Изменить размер шрифта - +
Господь знает, как примет она и это платье, несмотря на то что я нарочно выбирал как можно проще и неказистее, самое буднишнее, какое только можно было выбрать. Впрочем, я все-таки купил две пары чулок нитяных и одни шерстяные. Это я мог отдать ей под предлогом того, что она больна, а в комнате холодно. Ей надо было тоже белья. Но все это я оставил до тех пор, пока поближе с ней познакомлюсь. Зато я купил старые занавески к кровати - вещь необходимую и которая могла принесть Елене большое удовольствие.
     Со всем этим я воротился домой уже в час пополудни. Замок мой отпирался почти неслышно, так что Елена не сейчас услыхала, что я воротился. Я заметил, что она стояла у стола и перебирала мои книги и бумаги. Услышав же меня, она быстро захлопнула книгу, которую читала, и отошла от стола, вся покраснев. Я взглянул на эту книгу: это был мой первый роман, изданный отдельной книжкой и на заглавном листе которого выставлено было мое имя.
     - А сюда кто-то без вас стучался, - сказала она таким тоном, как будто поддразнивая меня: зачем, дескать, запирал?
     - Уж не доктор ли, - сказал я, - ты не окликнула его, Елена?
     - Нет.
     Я не отвечал, взял узелок, развязал его и вынул купленное платье.
     - Вот, друг мой Елена, - сказал я, подходя к ней, - в таких клочьях, как ты теперь, ходить нельзя. Я и купил тебе платье, буднишнее, самое дешевое, так что тебе нечего беспокоиться; оно всего рубль двадцать копеек стоит. Носи на здоровье.
     Я положил платье подле нее. Она вспыхнула и смотрела на меня некоторое время во все глаза.
     Она была чрезвычайно удивлена, и вместе с тем мне показалось, ей было чего-то ужасно стыдно.
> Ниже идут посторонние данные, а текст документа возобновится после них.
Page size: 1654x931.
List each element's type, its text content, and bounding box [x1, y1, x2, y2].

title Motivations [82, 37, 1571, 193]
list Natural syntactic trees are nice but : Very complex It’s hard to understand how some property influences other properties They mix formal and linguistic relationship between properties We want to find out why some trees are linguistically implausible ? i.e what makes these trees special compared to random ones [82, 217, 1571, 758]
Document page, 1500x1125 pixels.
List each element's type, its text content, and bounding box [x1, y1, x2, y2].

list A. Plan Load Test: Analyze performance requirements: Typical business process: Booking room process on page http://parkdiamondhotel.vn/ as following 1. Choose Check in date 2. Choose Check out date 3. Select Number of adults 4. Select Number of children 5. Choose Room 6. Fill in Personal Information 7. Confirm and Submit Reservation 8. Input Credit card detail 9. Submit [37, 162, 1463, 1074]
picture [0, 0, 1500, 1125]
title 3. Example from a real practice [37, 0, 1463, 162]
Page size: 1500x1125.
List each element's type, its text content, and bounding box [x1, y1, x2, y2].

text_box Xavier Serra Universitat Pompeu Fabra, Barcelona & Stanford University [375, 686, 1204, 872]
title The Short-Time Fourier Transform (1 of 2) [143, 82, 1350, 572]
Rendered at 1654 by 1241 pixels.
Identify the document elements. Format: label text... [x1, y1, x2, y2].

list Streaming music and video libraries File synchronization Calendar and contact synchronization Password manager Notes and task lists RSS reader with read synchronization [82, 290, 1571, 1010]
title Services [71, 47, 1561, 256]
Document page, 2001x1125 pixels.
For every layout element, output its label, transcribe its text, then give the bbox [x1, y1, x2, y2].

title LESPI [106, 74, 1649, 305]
Но что-то мягкое, нежное засветилось в глазах ее. Видя, что она молчит, я отвернулся к столу. Поступок мой, видимо, поразил ее. Но она с усилием превозмогала себя и сидела, опустив глаза в землю.
     Голова моя болела и кружилась все более и более. Свежий воздух не принес мне ни малейшей пользы. Между тем надо было идти к Наташе. Беспокойство мое об ней не уменьшалось со вчерашнего дня, напротив - возрастало все более и более. Вдруг мне показалось, что Елена меня окликнула. Я оборотился к ней.
     - Вы, когда уходите, не запирайте меня, - проговорила она, смотря в сторону и пальчиком теребя на диване покромку, как будто бы вся была погружена в это занятие. - Я от вас никуда не уйду.
     - Хорошо, Елена, я согласен. Но если кто-нибудь придет чужой? Пожалуй, еще бог знает кто?
     - Так оставьте ключ мне, я и запрусь изнутри; а будут стучать, я и скажу: нет дома. - И она с лукавством посмотрела на меня, как бы приговаривая: "Вот ведь как это просто делается!"
     - Вам кто белье моет? - спросила она вдруг, прежде чем я успел ей отвечать что-нибудь.
     - Здесь, в этом доме, есть женщина.
     - Я умею мыть белье. А где вы кушанье вчера взяли?
     - В трактире.
     - Я и стряпать умею. Я вам кушанье буду готовить.
     - Полно, Елена; ну что ты можешь уметь стряпать? Все это ты не к делу говоришь...
     Елена замолчала и потупилась. Ее, видимо, огорчило мое замечание. Прошло по крайней мере минут десять; мы оба молчали.
     - Суп, - сказала она вдруг, не поднимая головы.
     - Как суп? Какой суп? - спросил я, удивляясь.
     - Суп умею готовить. Я для маменьки готовила, когда она была больна. Я и на рынок ходила.
     - Вот видишь, Елена, вот видишь, какая ты гордая, - сказал я, подходя к ней и садясь с ней на диван рядом.